This will be achieved by selling additional services to renters and landlords including insurance, utilities and furniture rentals, which are vastly more profitable than the thin or no-existent margins of its property management arm.

“Landlords use us because we offer a completely different experience to the high street by both saving them money and enabling them to manage everything online.”

Brannan says the company’s average annual rental income from a property is now £972, up from £660 two years ago.

Howsy says it is raising this funding as a bridging round to provide ‘runway’ to Series A, which it aims to complete by January 2022.

This is the name typically given to a company’s first significant round of venture capital financing and is when a firm like Howsy is judged to have survived the precarious early start-up financing years.


3 Comments

  1. Howsy launched in 2016 as No Agent, with no significant revenue generated until 2017. We anticipate breakeven at the end of 2022, therefore 6.5 years after launch.

    Howsy continues to invest in market-leading technology and growth marketing. With 3 acquisitions behind us and a fast-growing business offering a great alternative to the high street.

  2. Andrew-with the greatest of respect, setting up a PR agency is not on the same scale as building out the tech stack and online marketing necessary to build an online lettings agency.

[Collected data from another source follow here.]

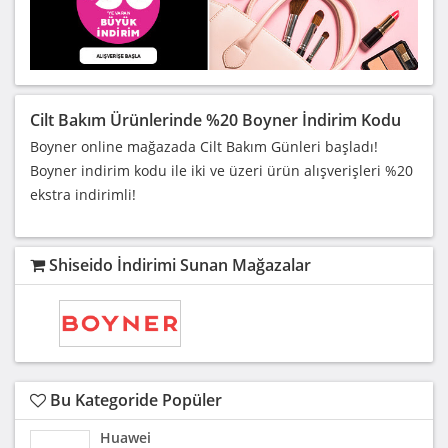
Cilt Bakım Ürünlerinde %20 Boyner İndirim Kodu
Boyner online mağazada Cilt Bakım Günleri başladı!
Boyner indirim kodu ile iki ve üzeri ürün alışverişleri %20
ekstra indirimli!
Shiseido İndirimi Sunan Mağazalar
Bu Kategoride Popüler
Huawei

    Quick maths says 7,000 landlords with an average revenue of £972 is £6.79 million. With revenue growth of 134% I’m not sure what you’re criticising here except implying Callum hasn’t used any of his own money (I imagine he has) and that it should break even faster?

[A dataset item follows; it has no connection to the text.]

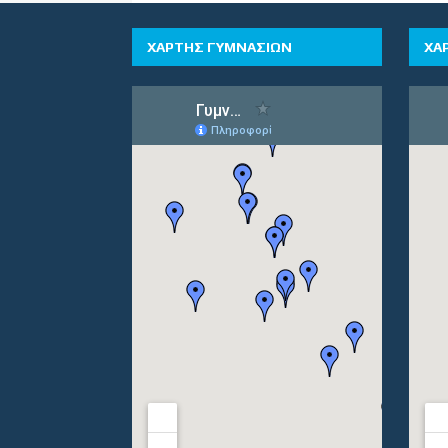
ΧΑΡΤΗΣ ΓΥΜΝΑΣΙΩΝ
ΧΑ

    I sincerely hope your business hits a £1.2 million ARR in eight months but if it doesn’t I hope you’ll come back and acknowledge that execution is hard.

  3. Speaking as a founder of Proptech-PR a privately funded start up that launched in May 2020 during lockdown, who used my own cash, paid myself back all my start up capital about £50,000 after five months – and now have a business that makes 55.7% gross profit pre tax a month, I scratch my head why will it take nearly a decade for Howsy to ‘possibly’ break even? Maybe we should get on a call? Seperately Proptech-X my next venture is again backed by my own cash, though I have got a co-founder Matt Hughes, but that is because we are looking to generate £1.2M of revenue annually, 8-months after we launch at the end of April, and that requires a slightly larger team.